Chart comprehension data
□ □ □ □ □

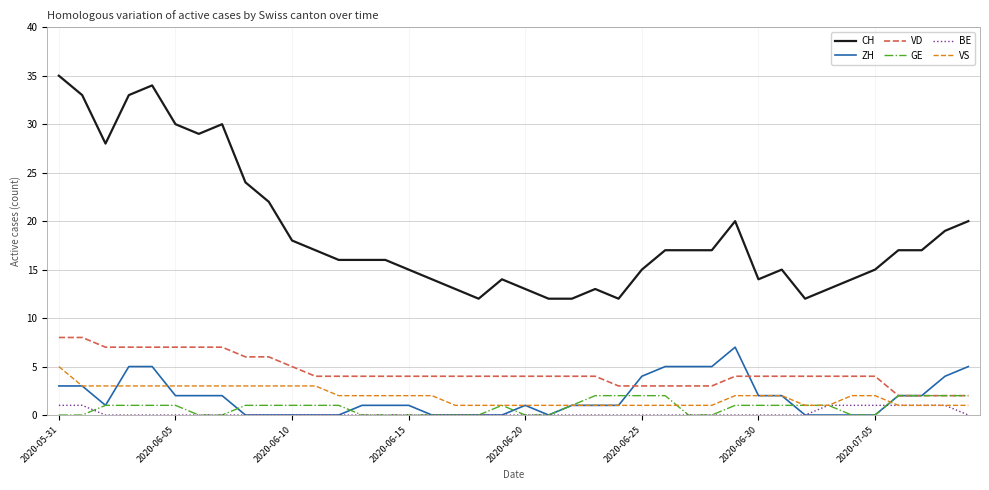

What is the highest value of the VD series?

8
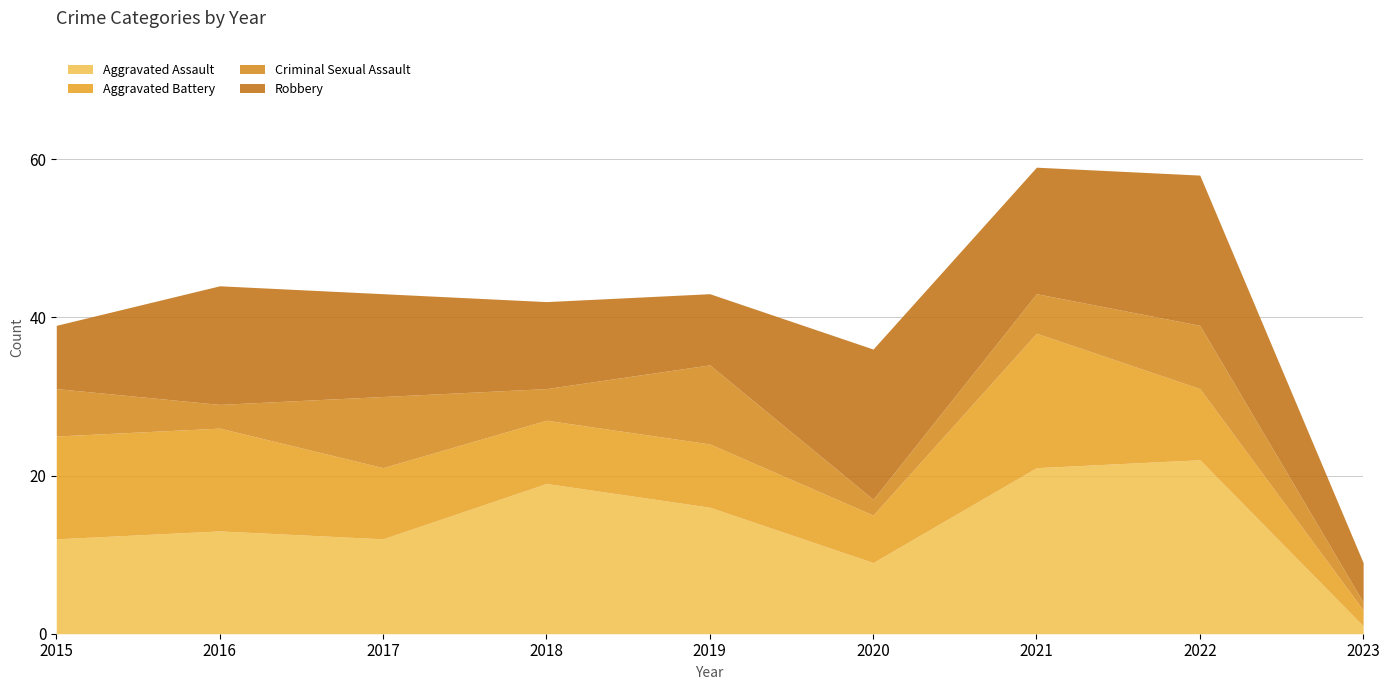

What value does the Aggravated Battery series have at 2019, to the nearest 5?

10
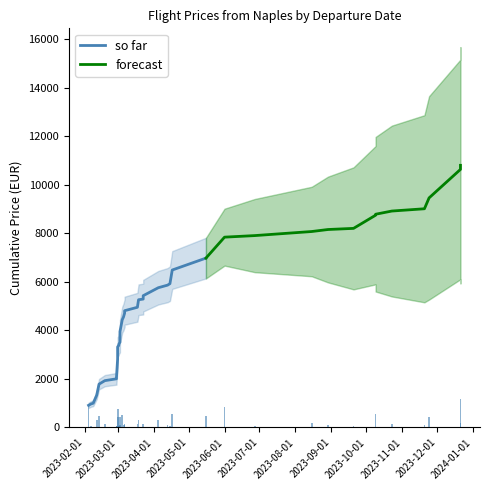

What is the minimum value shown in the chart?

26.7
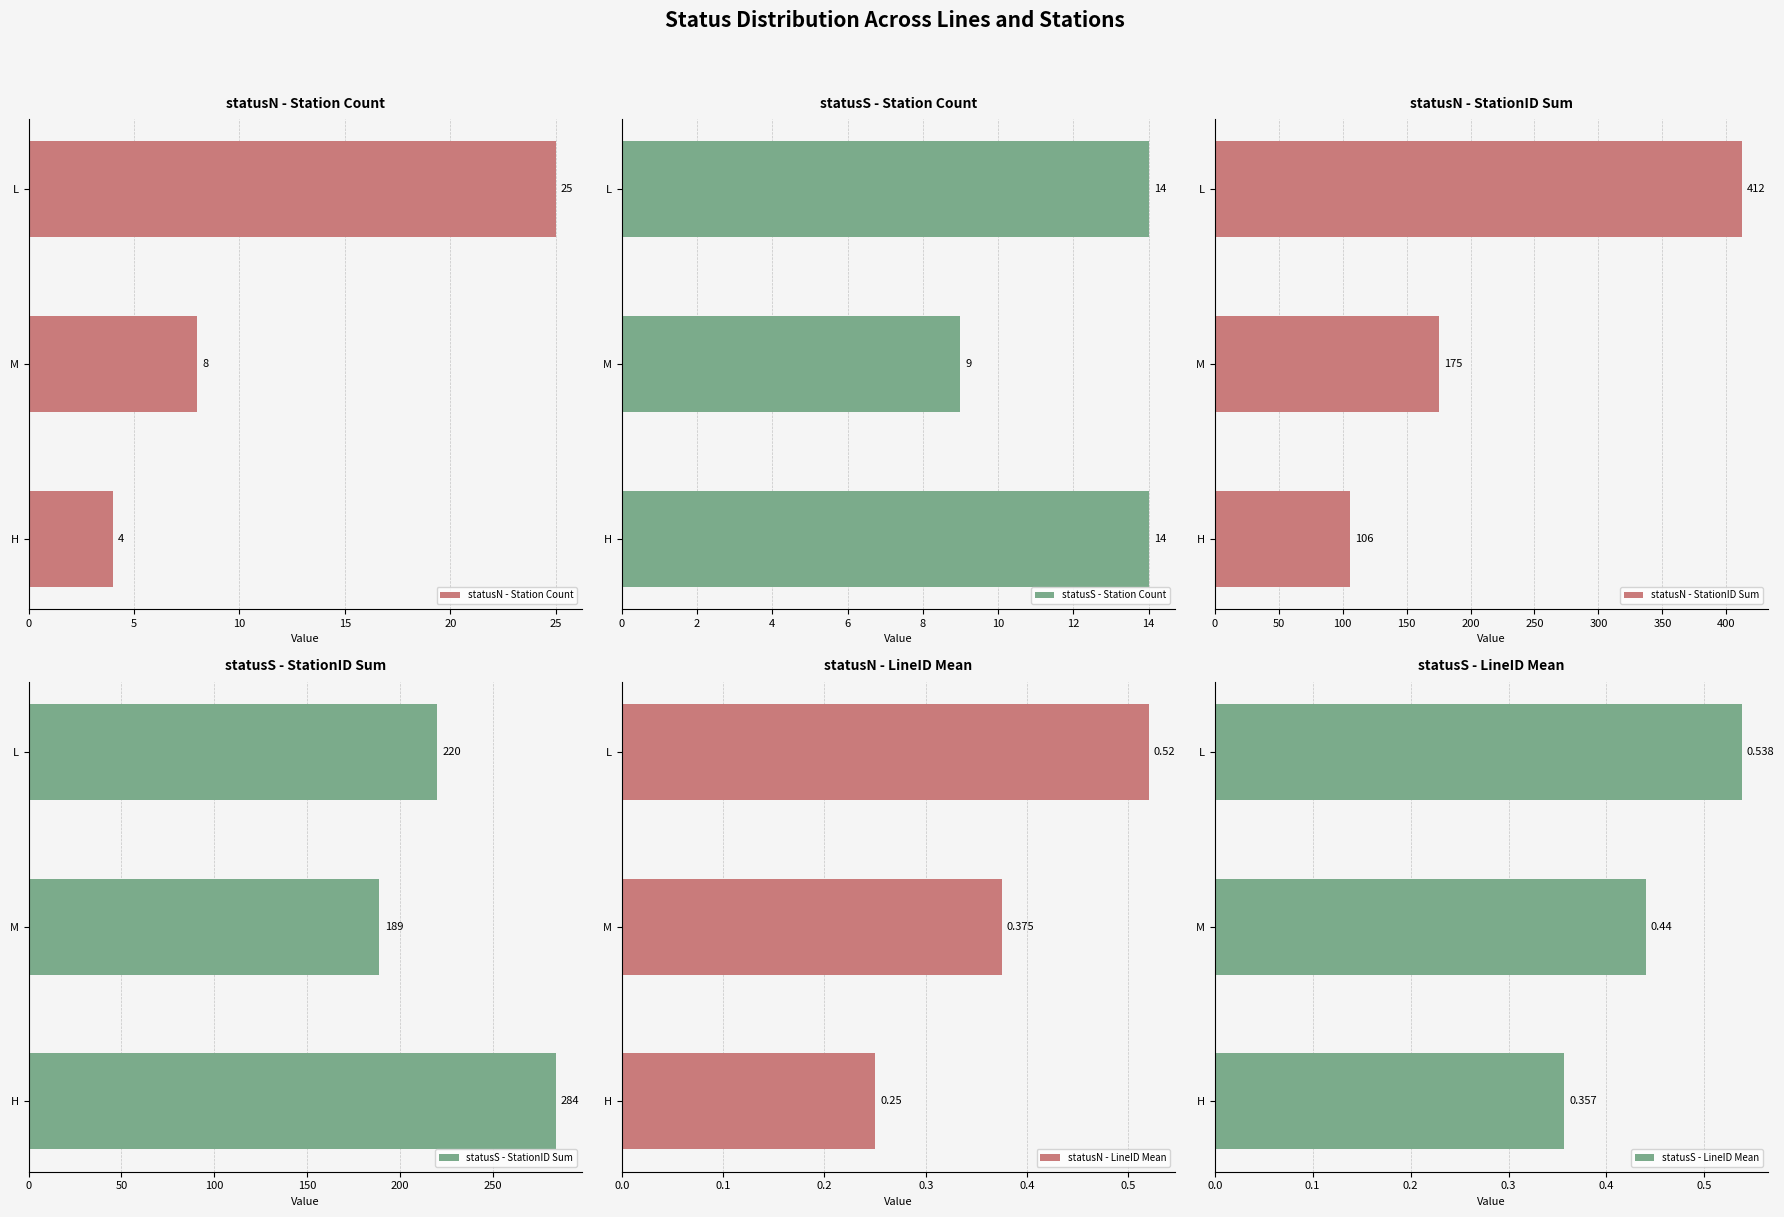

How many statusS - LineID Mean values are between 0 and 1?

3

□ □ □ □ □

## Directive:
Can you reproduce every item above word for word, leaving out the pictures?

## Solution to this problem:
What is the highest value of the VD series?

8

What value does the Aggravated Battery series have at 2019, to the nearest 5?

10

What is the minimum value shown in the chart?

26.7

How many statusS - LineID Mean values are between 0 and 1?

3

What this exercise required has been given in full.